View Full Version : Is my computer fast enough?!
thatdirectorguy
2008 February 4th, 19:27
What would be the recommended computer setting (mainly RAM and Processor speed) to edit HV20 footage?
thanks for all the help,
- Jason
M43
2008 February 4th, 19:55
To be happy get anything with a dual core and 2 gb of ram and stick with xp
bitty
2008 February 6th, 06:27
Hi Jason.
As you have not stated your current specs we have no way of giving our opinion if its fast enough or not.
While even a E2xxx processor would be able to edit video (and playback fairly well), you'll find the killer being the rendering time. If your doing mum and dad type videos then I'd say a E2xxx (ok) or E4xxx (better) series processor should be adequate if you don't mind waiting a little time for it to render...
On a Q6600 (quad processor) 1 minute of raw HV20 video with lots of camera movement at the highest setting (HDV res. mpeg2 output 25mbits, 25P, single pass) takes 2 minutes 3 seconds while on default good settings takes 1 minute 14 seconds with Sony Vegas..
Once you start adding effects/filters then the time to render will increase.
In terms of memory, I'd say not to go below 1.5Gb of memory. 2Gb is nice, and the more you have after is like icing on the cake where it will more or less be used for file caching. Unless you get 64bit XP/Vista, windows will not see any more than around 3.4/3.6Gb of Ram so if you get 4Gb you'll find around 400Mb unaccessible.
Memory is relatively cheap right now so its a good time to buy DDR2 (even if it will be phased out with DDR3 as time progresses). I've found no rendering time difference between DDR2-800 4-4-4-10 and 5-5-5-18 timing memory so you don't have to get the fastest memory as the CPU's L2 cache seems to be the bigger factor in rendering time.
Dual DVI videocards are nice as well as with Vegas you can have the video output on one monitor and your timeline on the other...
Hope that helps.
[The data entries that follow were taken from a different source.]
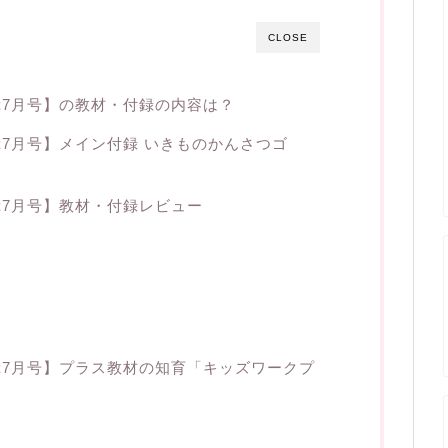
CLOSE
7月号】の教材・付録の内容は？
7月号】メイン付録 いきものかんさつゴ
7月号】教材・付録レビュー
7月号】プラス教材の知育「キッズワークプ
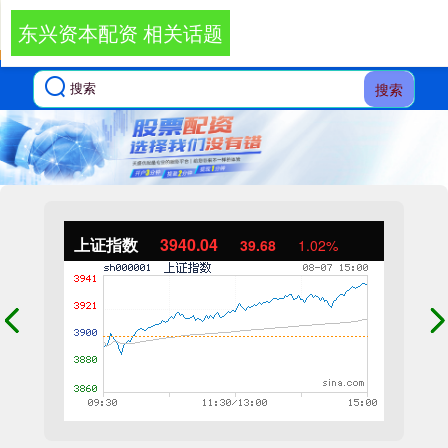
东兴资本配资 相关话题
搜索
上证指数
3940.04
39.68
1.02%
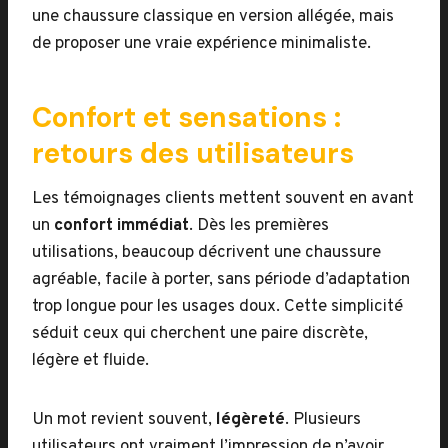
une chaussure classique en version allégée, mais
de proposer une vraie expérience minimaliste.
Confort et sensations :
retours des utilisateurs
Les témoignages clients mettent souvent en avant
un
confort immédiat
. Dès les premières
utilisations, beaucoup décrivent une chaussure
agréable, facile à porter, sans période d’adaptation
trop longue pour les usages doux. Cette simplicité
séduit ceux qui cherchent une paire discrète,
légère et fluide.
Un mot revient souvent,
légèreté
. Plusieurs
utilisateurs ont vraiment l’impression de n’avoir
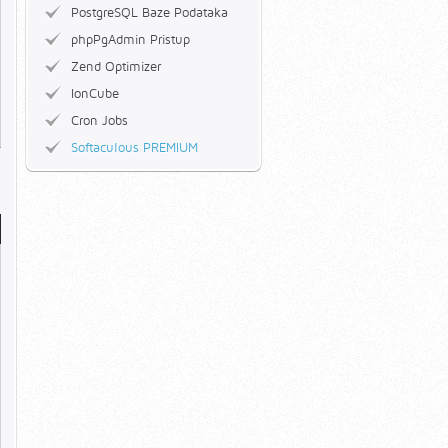
PostgreSQL Baze Podataka
phpPgAdmin Pristup
Zend Optimizer
IonCube
Cron Jobs
Softaculous PREMIUM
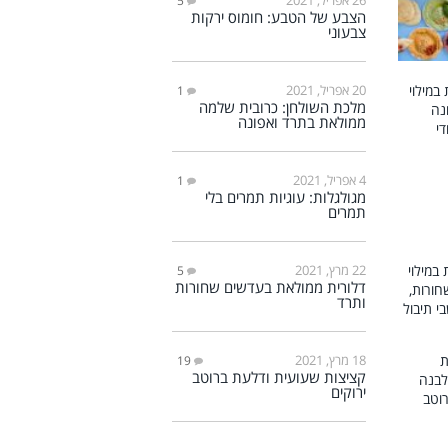
5
הצבע של הטבע: חומוס ירקות
צבעוני
20 אפריל, 2021
1
מלכת השולחן: כרובית שלמה
ממולאת בתרד ואפונה
4 אפריל, 2021
1
מגולגלות: עוגיות תמרים בלי
תמרים
22 מרץ, 2021
5
דלורית ממולאת בעדשים שחורות
ותרד
18 מרץ, 2021
19
קציצות שעועית ודלעת ברוטב
ירוקים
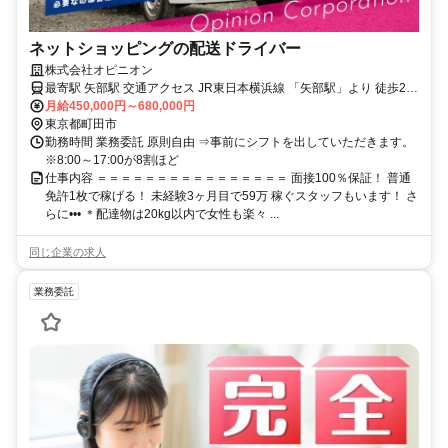
ネットショッピングの配送ドライバー
株式会社オピニオン
最寄駅 矢部駅 交通アクセス JR東日本横浜線 「矢部駅」より 徒歩27
月給450,000円～680,000円
分 配送エリア：東京都・神奈川県
東京都町田市
勤務時間 業務委託 原則自由 ⇒事前にシフトを出していただきます。
※8:00～17:00が8割ほど
仕事内容 ＝＝＝＝＝＝＝＝＝＝＝＝＝＝＝＝ 面接100％保証！ 普通
免許1枚で稼げる！ 未経験3ヶ月目で59万 稼ぐスタッフもいます！ さ
らに••• ＊配達物は20kg以内で女性も楽々 ...
同じ企業の求人
業務委託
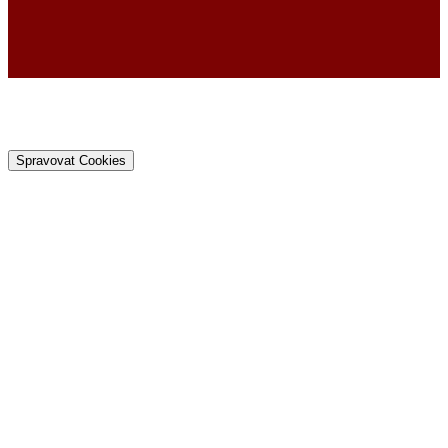
Spravovat Cookies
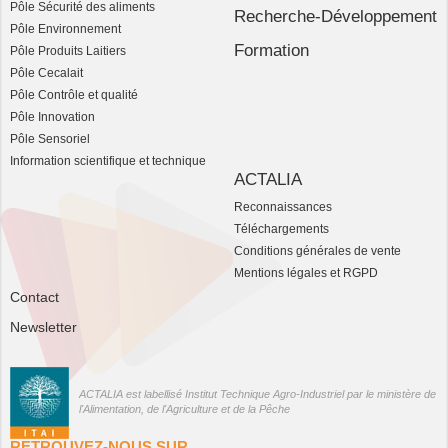
Pôle Sécurité des aliments
Recherche-Développement
Pôle Environnement
Formation
Pôle Produits Laitiers
Pôle Cecalait
Pôle Contrôle et qualité
Pôle Innovation
Pôle Sensoriel
Information scientifique et technique
ACTALIA
Reconnaissances
Téléchargements
Conditions générales de vente
Mentions légales et RGPD
Contact
Newsletter
ACTALIA est labellisé Institut Technique Agro-Industriel par le ministère de
l'Alimentation, de l'Agriculture et de la Pêche
RETROUVEZ-NOUS SUR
If you have any further questions you know where to ask :hv20-smilie03:
willtape4food
2008 February 6th, 17:42
Jason,
How fast do you want to go ... and how much money do you have?
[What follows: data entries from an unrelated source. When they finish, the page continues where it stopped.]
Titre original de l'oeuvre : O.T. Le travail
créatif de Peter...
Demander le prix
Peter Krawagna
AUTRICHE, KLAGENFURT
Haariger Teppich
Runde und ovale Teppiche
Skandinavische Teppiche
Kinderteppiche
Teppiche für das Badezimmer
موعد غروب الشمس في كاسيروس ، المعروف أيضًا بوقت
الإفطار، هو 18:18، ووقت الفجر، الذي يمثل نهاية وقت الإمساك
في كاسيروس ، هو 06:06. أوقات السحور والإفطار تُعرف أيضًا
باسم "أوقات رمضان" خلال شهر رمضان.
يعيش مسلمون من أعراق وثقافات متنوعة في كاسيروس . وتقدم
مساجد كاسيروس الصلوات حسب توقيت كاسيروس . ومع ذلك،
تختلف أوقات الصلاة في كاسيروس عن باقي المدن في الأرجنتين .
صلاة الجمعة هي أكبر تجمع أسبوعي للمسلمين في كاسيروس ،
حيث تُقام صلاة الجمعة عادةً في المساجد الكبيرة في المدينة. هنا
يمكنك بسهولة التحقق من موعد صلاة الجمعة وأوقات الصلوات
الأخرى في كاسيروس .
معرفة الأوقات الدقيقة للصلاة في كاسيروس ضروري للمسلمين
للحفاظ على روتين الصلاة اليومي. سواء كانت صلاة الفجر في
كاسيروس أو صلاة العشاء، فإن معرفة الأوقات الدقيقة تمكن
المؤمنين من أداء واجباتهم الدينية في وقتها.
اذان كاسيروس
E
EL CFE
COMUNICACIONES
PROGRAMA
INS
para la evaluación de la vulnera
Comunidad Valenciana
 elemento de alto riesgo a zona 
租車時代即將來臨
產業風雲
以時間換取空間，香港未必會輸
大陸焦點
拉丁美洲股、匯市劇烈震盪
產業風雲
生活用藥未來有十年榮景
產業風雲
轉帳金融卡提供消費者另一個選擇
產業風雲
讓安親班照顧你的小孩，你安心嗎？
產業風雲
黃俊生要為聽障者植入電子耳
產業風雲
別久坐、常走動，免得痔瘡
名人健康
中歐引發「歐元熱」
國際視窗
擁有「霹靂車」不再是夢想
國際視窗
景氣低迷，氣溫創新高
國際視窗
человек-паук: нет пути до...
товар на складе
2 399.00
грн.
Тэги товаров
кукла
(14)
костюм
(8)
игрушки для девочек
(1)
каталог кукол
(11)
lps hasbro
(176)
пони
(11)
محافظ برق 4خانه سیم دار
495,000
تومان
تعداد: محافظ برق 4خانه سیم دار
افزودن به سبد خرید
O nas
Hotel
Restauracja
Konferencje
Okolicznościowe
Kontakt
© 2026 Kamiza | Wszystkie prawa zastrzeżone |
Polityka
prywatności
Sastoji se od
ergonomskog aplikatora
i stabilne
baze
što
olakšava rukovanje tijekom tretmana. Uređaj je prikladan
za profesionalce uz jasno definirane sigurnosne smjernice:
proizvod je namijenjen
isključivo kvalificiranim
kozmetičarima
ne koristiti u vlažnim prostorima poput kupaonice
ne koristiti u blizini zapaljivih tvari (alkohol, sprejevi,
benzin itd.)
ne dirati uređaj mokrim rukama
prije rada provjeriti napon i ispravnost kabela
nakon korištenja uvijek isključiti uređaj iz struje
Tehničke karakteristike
Speed cost money, but you can build/modify a computer that will give you good performance with a resonable price tag.
RAM= 3 gig. Win XP only "sees" 3 gig. Anything over that is system ram and there's no real cost/benifit over 3gig. Match the RAM chips speed, don't mix. See what your computer or motherboard manufacturer rocogmends. FYI- 1 gig PC2-8500 [ DDR2-1066 ] chips are going for around 45$ a stick.
Hard drives= There's many ways to go here. Optimal would be 4 drives. One drive (1) for Windows programs, another small drive (2) [say 80 to 120 gig] just for windows "Temp", "swap", and "Page files", and then finally two drives of the same size (3 & 4) that are "Striped" and acting like a single drive, these last two drives are where you would capture, edit, and render video files only.
*** edited to add = moving the swap/temp file off the system and render-capture drive will improve system speeds ***
Video Cards= Here it doesn't matter so much for capturing. But viewing and editing is where this could be the bottle neck. Like everything else, faster with more "On card RAM" is better.
Another thing to do, and it cost no money at all, is to shut off as many windows services as you can [task manager] before capturing/editing. PM me if you want to know how to set up a strickly video "hardware profile" [ no windows services, no internet running in the background, just what's needed to dedicate mostly all computer power to video work]
I had an Athlon XP [ 1.8 ghz], 2 gig PC1600 [333 mhz] ddr and 4x 120gig hard drives. It worked well enough. Took about 1 1/2 hours to render 1 hour of video @ 720x480, SD, CBR 5K.
I just put together a new PC with 3 gig 1333mhz FSB DDR2, itel q6600 core 2 quad, 4x 320 SATA-3g/s transfer. 30 minutes of video took just 13 minutes to render [at 720x480, CBR 5k]...but it cost money.